--- Exercise details ---
Report every line of the records below that includes the string "soma".

^^^^^^^^^^^^^^^^

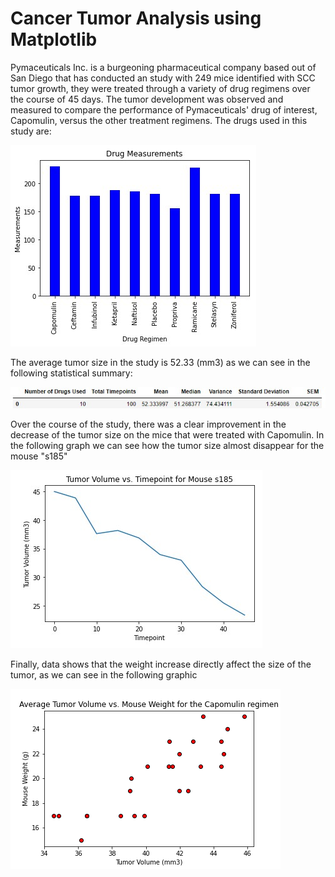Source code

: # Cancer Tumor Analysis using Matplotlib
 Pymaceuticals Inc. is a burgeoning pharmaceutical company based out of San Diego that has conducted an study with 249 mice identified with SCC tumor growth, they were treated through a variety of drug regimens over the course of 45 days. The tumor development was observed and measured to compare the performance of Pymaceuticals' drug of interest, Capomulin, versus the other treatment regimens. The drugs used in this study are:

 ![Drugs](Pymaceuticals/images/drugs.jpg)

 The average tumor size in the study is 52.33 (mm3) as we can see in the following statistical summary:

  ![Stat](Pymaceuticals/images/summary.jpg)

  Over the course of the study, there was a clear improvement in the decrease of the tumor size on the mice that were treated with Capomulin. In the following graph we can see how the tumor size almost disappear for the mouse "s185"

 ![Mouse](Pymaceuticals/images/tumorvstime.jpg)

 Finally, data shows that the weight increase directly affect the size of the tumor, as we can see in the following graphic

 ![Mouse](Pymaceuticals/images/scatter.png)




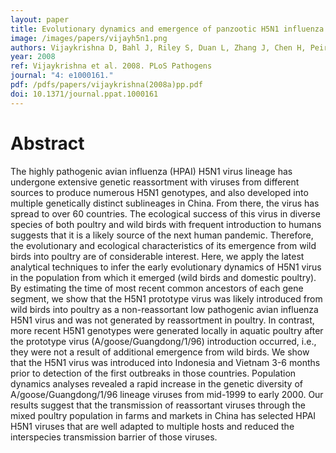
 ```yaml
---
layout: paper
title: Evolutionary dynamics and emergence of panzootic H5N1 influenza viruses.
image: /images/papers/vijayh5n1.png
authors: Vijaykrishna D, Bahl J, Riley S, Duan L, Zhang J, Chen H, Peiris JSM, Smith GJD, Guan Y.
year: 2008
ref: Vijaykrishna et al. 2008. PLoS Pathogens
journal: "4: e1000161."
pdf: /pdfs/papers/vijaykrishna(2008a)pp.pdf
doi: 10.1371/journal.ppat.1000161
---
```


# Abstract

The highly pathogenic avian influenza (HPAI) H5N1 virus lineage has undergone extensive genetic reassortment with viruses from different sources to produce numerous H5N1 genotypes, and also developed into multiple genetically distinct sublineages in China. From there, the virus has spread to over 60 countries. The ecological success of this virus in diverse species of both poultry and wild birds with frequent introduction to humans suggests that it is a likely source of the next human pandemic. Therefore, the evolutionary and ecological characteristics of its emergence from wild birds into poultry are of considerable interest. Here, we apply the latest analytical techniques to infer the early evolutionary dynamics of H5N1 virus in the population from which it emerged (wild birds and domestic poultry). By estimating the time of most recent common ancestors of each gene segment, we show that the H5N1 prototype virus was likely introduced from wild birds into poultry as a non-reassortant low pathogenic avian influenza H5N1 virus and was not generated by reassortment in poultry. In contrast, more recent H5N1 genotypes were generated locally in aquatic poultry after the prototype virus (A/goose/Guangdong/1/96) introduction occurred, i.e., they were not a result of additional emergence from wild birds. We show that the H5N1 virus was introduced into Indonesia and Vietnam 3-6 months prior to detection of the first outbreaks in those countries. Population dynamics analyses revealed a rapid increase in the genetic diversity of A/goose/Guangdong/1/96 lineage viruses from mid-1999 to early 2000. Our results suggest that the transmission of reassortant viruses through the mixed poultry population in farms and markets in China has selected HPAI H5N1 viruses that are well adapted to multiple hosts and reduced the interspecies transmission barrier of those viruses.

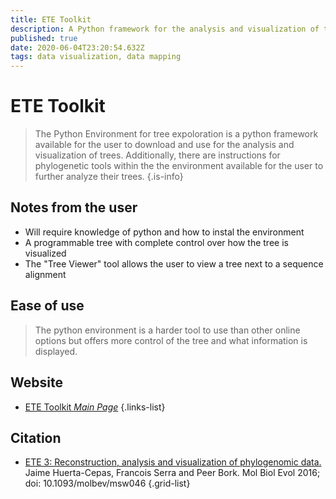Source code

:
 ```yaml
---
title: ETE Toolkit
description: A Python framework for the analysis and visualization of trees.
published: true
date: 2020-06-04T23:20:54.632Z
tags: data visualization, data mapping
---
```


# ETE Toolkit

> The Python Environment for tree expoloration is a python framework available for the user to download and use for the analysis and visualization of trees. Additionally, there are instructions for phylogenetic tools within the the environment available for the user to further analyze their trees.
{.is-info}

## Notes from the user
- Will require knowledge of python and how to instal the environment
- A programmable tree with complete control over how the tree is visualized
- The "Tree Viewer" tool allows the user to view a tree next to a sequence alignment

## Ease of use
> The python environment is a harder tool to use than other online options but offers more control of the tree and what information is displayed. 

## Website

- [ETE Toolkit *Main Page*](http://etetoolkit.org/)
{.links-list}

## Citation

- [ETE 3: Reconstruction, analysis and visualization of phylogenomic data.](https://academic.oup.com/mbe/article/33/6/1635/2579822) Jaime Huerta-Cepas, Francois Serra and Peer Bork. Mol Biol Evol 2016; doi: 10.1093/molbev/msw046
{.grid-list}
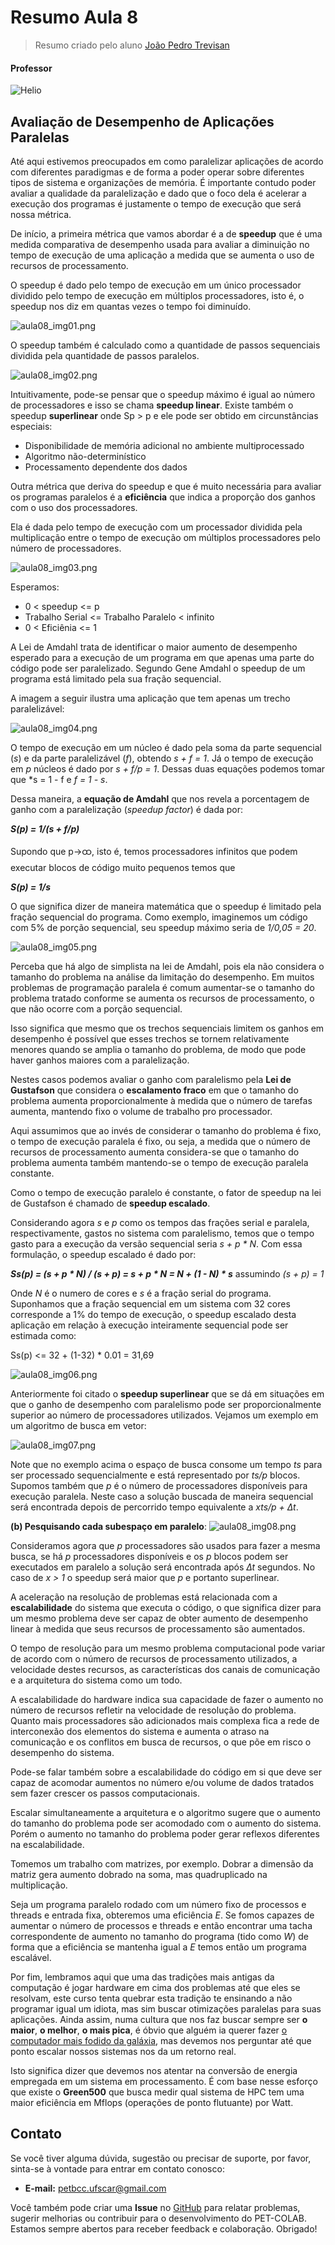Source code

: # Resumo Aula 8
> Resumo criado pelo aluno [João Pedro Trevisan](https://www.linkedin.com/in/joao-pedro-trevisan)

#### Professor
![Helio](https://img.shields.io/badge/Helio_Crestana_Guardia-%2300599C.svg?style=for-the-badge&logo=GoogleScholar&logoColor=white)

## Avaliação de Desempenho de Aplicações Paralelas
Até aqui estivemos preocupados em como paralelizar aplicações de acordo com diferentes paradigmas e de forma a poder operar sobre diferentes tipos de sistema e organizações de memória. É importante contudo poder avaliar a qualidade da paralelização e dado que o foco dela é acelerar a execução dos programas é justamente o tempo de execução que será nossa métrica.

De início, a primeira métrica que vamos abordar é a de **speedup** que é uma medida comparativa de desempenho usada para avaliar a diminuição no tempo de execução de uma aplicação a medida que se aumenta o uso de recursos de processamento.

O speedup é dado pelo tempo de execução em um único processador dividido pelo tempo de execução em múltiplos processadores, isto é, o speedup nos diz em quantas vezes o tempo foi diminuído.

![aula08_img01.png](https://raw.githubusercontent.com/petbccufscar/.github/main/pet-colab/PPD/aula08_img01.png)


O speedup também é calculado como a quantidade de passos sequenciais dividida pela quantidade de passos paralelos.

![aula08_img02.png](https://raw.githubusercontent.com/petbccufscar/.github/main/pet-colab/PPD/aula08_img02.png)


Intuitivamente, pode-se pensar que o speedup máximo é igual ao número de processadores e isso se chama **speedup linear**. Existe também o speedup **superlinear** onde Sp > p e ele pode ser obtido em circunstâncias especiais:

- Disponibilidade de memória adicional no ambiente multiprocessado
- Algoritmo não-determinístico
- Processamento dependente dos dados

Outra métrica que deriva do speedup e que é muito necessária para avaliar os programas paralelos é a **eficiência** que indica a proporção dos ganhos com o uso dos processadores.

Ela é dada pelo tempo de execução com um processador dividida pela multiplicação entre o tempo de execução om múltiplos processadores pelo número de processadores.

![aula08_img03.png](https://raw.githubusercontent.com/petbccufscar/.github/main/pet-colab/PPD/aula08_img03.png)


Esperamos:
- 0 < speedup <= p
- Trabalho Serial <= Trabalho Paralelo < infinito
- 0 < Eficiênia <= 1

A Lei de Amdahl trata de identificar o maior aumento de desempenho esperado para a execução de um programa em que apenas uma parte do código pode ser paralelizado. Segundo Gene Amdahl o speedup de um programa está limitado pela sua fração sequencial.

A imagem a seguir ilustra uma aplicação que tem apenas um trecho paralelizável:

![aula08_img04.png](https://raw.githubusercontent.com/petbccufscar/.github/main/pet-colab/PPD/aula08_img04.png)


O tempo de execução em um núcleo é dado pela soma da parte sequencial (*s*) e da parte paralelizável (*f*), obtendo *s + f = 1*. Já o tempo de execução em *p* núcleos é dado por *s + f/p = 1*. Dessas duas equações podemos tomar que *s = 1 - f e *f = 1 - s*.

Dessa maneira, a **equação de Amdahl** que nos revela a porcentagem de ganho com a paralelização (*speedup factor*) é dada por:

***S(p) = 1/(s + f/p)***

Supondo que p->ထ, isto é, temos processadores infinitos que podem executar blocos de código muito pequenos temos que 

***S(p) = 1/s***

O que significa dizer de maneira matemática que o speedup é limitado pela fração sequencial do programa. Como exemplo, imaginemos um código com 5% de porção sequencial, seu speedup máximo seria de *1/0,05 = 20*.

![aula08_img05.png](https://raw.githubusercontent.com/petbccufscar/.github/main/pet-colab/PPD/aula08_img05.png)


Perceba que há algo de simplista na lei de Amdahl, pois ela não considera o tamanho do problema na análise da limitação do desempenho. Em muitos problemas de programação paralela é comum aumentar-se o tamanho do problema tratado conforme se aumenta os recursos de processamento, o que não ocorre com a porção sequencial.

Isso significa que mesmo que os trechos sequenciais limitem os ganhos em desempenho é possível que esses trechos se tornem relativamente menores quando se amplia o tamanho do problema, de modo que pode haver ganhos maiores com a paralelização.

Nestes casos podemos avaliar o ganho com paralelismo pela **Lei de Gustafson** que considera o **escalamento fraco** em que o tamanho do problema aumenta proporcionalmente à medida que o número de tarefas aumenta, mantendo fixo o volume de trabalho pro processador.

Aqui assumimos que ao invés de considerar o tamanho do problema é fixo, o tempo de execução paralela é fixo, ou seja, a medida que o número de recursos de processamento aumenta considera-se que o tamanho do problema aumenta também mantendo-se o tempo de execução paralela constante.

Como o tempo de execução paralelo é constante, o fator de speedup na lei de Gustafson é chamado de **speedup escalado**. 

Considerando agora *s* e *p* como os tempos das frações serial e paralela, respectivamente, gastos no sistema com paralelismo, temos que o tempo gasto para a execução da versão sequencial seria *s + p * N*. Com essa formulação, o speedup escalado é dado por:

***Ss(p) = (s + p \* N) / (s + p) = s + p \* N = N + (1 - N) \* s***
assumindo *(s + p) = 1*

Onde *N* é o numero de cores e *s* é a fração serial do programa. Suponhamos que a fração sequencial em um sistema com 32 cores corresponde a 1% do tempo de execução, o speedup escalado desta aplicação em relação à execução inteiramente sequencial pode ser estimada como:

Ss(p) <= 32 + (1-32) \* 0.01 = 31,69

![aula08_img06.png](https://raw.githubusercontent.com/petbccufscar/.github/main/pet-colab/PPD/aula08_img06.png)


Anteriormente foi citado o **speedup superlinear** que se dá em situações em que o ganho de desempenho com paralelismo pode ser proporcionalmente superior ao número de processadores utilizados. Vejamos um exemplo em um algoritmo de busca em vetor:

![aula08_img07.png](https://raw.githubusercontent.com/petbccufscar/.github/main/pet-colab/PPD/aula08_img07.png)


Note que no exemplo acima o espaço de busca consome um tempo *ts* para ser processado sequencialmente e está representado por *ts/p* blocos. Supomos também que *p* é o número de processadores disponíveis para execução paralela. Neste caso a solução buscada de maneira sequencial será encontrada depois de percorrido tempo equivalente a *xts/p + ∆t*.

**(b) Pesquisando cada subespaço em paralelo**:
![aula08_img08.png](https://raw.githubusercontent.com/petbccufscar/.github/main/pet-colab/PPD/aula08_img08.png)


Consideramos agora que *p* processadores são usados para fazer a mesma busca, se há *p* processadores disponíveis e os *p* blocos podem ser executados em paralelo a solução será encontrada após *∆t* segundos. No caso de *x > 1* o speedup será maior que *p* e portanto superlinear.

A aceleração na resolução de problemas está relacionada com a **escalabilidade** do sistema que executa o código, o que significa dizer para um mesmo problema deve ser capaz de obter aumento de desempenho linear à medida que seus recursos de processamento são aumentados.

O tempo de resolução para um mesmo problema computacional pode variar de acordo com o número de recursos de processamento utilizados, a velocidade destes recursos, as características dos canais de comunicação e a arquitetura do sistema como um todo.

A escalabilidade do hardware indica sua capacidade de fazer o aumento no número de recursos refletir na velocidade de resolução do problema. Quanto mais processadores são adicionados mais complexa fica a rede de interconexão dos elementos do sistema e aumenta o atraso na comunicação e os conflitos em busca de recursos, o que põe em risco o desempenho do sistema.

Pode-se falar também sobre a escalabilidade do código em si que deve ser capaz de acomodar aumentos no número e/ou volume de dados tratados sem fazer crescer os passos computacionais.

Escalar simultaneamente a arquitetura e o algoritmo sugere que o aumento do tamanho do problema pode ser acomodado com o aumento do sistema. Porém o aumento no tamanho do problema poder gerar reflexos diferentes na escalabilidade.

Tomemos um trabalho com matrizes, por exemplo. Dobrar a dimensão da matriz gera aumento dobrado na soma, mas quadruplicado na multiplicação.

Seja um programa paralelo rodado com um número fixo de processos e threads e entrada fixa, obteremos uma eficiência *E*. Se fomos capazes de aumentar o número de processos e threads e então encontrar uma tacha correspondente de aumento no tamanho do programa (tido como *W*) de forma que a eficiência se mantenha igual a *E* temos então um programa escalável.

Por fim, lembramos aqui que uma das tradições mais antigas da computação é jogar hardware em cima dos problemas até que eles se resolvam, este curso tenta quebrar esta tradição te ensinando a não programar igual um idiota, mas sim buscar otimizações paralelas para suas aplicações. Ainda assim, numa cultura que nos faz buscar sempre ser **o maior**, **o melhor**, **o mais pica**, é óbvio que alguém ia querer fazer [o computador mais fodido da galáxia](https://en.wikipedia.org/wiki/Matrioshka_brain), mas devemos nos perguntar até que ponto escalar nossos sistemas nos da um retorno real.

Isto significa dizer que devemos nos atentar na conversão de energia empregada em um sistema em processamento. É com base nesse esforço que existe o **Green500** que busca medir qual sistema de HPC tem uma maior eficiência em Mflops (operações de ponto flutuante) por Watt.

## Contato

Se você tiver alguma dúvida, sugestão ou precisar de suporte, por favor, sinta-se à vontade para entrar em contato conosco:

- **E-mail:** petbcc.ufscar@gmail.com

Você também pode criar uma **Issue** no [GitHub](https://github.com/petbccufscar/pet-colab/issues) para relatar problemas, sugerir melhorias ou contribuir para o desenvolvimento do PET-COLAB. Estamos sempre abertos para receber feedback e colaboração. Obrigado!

^^^^^^^^^^^^^^^^

--- Answer below ---
O tempo de execução em um núcleo é dado pela soma da parte sequencial (*s*) e da parte paralelizável (*f*), obtendo *s + f = 1*. Já o tempo de execução em *p* núcleos é dado por *s + f/p = 1*. Dessas duas equações podemos tomar que *s = 1 - f e *f = 1 - s*.
Tomemos um trabalho com matrizes, por exemplo. Dobrar a dimensão da matriz gera aumento dobrado na soma, mas quadruplicado na multiplicação.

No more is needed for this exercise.